» Questions:
a) According to the rtutils repository page, which pytorch_lightning version does rtutils 0.3 or later require?
b) What requirements does the rtutils repository page list for stateless resume from a mid-epoch checkpoint? Give every one.
c) Continue the rtutils repository page from its last line.

» Document excerpt:
»»

Skip to content

ruotianluo/rtutils

Repository files navigation

RT's utility functions

To install: pip install rtutils

Note that: some functions are designed to only work for me and my machines. But those that are useful, I make them as general as possible.

Stateless resume from checkpoint saved in the middle of one epoch

The change is essencially one line for import and one line for use.

Import function implemented in our repo:

import rtutils.pl_patch

Use the function imported to modify the pytorch_lightning trainer:

trainer = pl.Trainer(...)
# after defining the trainer
rtutils.pl_patch.patch_everything(trainer)

And, see the file examples/pl_deterministic_sampler.py to see what other changes need to made.

Some requirements:

  • pytorch_lightning version: >= 1.4.0 for rtutils >= 0.3; pytorch_lightning version: >=1.3 and < 1.4 for rtutils < 0.3
  • Using ModelCheckpoint
  • Using ddp training
  • replace_ddp_sampler is True (default to be True); and you are not manually setting any train loader sampler.
  • Fixed batch_size and fixed dataset. (It would also work if batch_size or dataset changes, but it just will not be a "correct" resume.)
  • It won't work with your existing checkpoints because the existing checkpoint doesn't have total_batch_idx saved.

««

» Extracted material:
»»

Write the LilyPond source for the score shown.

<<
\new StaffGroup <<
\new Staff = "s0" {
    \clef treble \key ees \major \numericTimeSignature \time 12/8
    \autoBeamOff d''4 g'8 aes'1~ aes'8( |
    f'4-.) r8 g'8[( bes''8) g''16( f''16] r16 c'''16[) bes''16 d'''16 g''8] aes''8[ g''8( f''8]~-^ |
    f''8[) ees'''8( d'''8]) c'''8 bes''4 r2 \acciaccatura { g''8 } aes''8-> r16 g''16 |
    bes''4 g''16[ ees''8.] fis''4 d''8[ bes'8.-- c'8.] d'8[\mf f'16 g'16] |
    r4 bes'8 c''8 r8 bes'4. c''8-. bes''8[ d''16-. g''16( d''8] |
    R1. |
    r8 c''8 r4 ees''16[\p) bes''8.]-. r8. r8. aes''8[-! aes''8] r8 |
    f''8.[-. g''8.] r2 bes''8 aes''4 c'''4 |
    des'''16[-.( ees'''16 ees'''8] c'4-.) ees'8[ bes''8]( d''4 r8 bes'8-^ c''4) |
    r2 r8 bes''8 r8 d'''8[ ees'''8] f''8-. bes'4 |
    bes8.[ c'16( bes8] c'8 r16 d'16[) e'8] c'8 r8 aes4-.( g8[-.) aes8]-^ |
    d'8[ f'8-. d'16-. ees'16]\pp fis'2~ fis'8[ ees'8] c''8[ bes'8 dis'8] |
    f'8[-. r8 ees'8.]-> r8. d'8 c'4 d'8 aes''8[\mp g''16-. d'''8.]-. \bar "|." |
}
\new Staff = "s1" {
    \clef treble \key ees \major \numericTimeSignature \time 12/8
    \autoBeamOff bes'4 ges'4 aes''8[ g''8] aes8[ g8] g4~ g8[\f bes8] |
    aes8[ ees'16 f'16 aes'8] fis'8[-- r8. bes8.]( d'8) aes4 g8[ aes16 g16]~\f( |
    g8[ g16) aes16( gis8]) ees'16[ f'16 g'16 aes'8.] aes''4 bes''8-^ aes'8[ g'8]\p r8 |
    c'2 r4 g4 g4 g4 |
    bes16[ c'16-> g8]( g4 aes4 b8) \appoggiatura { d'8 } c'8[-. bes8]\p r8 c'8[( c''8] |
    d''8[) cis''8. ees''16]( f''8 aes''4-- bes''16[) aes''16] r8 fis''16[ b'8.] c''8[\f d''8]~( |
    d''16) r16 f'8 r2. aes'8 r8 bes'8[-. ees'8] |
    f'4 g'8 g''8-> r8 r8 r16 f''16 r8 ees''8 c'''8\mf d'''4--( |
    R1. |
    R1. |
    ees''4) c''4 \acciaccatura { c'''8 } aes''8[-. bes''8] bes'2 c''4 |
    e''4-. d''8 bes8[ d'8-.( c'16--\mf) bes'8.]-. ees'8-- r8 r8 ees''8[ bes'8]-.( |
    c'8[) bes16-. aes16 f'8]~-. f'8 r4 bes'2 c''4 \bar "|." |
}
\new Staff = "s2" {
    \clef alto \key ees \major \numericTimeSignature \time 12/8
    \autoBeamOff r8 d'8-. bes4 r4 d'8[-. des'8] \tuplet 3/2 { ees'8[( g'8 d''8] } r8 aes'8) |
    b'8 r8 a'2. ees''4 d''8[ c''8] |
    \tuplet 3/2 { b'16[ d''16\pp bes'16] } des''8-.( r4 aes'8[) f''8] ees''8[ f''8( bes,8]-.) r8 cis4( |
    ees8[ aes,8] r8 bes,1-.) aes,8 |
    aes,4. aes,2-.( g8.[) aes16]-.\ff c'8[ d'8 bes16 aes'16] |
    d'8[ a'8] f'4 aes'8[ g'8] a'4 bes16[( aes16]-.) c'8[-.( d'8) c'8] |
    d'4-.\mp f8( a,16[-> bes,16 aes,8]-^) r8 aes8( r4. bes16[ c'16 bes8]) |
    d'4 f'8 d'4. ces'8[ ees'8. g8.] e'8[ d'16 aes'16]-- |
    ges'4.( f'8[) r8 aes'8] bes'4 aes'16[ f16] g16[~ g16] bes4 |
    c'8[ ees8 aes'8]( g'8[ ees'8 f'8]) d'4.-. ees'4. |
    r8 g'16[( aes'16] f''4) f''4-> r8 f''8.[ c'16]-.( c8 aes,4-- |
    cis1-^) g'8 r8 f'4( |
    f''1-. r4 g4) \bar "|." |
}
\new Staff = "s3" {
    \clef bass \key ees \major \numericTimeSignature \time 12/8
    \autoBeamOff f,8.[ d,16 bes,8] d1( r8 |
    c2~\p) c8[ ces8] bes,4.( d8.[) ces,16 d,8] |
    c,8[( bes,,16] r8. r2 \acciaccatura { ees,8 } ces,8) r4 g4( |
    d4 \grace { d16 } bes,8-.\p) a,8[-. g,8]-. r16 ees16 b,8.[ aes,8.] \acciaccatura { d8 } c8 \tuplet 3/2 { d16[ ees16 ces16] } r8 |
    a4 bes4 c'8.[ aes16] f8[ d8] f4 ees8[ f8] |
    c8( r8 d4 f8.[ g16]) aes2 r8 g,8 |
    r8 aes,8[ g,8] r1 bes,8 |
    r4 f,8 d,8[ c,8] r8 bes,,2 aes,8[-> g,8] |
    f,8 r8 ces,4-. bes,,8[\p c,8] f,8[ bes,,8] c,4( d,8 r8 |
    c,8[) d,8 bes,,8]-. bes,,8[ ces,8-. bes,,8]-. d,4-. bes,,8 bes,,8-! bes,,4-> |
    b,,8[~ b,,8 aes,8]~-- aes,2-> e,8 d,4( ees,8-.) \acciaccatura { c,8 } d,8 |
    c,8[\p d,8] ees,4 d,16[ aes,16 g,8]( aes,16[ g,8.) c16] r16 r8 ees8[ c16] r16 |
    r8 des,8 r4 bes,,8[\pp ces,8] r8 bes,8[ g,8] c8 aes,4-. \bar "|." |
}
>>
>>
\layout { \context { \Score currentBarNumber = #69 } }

««

» Answers for the tasks:
a) Version 1.4.0 or later.

b)
- pytorch_lightning version >= 1.4.0 for rtutils >= 0.3, or pytorch_lightning >= 1.3 and < 1.4 for rtutils < 0.3
- Using ModelCheckpoint
- Using ddp training
- replace_ddp_sampler is True (the default), and no train loader sampler is set manually
- Fixed batch_size and fixed dataset
- Existing checkpoints will not work because they lack a saved total_batch_idx

c)
Expected behavior:

  • If you ctrl-C the training, the trainer will save a "last" checkpoint at current iteration (you can try this with in examples/pl_deterministic_sampler.py now); or you can write your own callback that saves checkpoint at middle of an epoch (e.g. every k iterations).
  • Next time when you resume from "last" checkpoint, it will resume from the exact iteration.

To what level of resume:

  • Only dataset indices are resumed. It guarantee that you will not see the same data twice in one epoch.
  • RNG states will not be resumed. So the dropout or the random augmentation of data in the worker will be different, comparing resume from keep training. (If you don't understand, it's fine. I don't really think it matters.)

To use drive

visit link

Follow this to get the credentials.json.

copy to home directory and rename to .rtutils_credentials.json.